When a local smoke stack needs ArcadeDB, use Compose secrets and point ARCADEDB_PASSWORD_FILE at the mounted file. See ArcadeDB Secret Hardening for the shared rule set.

Validation

Recommended host validation:

docker version
docker compose version
docker run hello-world
node tools/agentarmy-doctor.mjs --write-artifacts

Recommended workflow validation:

  1. Install and start the self-hosted runner.
  2. Confirm the runner has the docker-local label.
  3. Set LOCAL_DOCKER_SMOKE_ENABLED=true, or run once with force=true.
  4. Run Local Docker Smoke Test from the Actions tab.
  5. Review the uploaded local-docker-smoke artifact.

Relationship To Hosted CI

Hosted CI remains the default proof path:

.github/workflows/platform-diagnostics-cli.yml

Use hosted CI for offline-safe template checks. Use local Docker CI only when a container runtime or local dependency materially improves confidence.

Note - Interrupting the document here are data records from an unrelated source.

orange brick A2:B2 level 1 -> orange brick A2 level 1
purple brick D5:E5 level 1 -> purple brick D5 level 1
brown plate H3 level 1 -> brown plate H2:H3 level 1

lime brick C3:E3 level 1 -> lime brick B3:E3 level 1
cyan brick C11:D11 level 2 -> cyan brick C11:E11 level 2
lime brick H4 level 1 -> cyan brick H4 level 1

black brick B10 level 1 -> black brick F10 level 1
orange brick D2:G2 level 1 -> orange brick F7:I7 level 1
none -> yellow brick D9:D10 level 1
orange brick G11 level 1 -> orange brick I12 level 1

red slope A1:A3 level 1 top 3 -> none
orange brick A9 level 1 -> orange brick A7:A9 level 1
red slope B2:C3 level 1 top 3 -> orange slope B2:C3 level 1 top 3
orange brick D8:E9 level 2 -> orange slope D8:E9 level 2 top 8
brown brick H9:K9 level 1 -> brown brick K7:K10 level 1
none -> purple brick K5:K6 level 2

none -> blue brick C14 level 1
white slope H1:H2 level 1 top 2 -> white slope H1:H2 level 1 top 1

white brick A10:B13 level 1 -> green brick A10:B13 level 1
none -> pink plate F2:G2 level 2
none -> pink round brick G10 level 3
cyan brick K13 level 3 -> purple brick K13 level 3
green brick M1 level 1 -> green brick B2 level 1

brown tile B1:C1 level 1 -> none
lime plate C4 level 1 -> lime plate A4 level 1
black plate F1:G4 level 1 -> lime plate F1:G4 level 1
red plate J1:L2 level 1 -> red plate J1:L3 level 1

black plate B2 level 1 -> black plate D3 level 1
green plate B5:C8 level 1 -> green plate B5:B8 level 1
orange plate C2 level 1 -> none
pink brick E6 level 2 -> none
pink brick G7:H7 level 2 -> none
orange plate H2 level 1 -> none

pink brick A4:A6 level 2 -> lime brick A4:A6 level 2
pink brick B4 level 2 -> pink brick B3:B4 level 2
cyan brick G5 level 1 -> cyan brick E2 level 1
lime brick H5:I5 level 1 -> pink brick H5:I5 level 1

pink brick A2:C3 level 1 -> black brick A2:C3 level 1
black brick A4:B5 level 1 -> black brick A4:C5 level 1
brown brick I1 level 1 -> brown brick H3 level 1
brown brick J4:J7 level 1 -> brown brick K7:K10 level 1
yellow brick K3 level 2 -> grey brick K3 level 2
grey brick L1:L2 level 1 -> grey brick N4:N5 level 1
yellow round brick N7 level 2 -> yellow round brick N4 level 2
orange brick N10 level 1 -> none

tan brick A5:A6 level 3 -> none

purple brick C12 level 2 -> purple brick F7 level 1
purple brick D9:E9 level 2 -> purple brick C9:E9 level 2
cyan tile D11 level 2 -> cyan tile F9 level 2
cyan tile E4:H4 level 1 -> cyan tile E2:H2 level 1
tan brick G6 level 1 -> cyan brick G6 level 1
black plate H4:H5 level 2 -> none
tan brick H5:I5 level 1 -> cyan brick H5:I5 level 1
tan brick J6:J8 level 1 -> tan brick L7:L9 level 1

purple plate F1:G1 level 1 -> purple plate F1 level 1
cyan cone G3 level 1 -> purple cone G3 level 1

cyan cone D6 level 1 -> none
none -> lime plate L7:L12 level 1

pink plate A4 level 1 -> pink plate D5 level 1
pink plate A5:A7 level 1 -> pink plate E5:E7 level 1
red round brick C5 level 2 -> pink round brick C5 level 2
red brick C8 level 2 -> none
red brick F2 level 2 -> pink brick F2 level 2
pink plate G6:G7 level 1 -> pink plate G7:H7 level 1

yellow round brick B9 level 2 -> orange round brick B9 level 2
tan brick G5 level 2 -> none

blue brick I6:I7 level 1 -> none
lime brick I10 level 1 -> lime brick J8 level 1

Relationship To Lifecycle Promotion

When a platform/spoke workload needs full lifecycle CI/CD, local Docker CI becomes the first promotion gate. It proves the merged source locally, then promotes the configured Dev source branch for the cloud build lane. AgentArmy template development uses a simpler local -> main track and does not build workload containers.

Use:

docs/lifecycle-promotion-management.md
docs/azure-container-apps-dev.md
templates/lifecycle-promotion/
templates/azure-container-apps-dev/

Local Docker CI proves the branch on the trusted host. Azure ACR Tasks or another cloud build service builds the shared Dev image from the promoted source ref.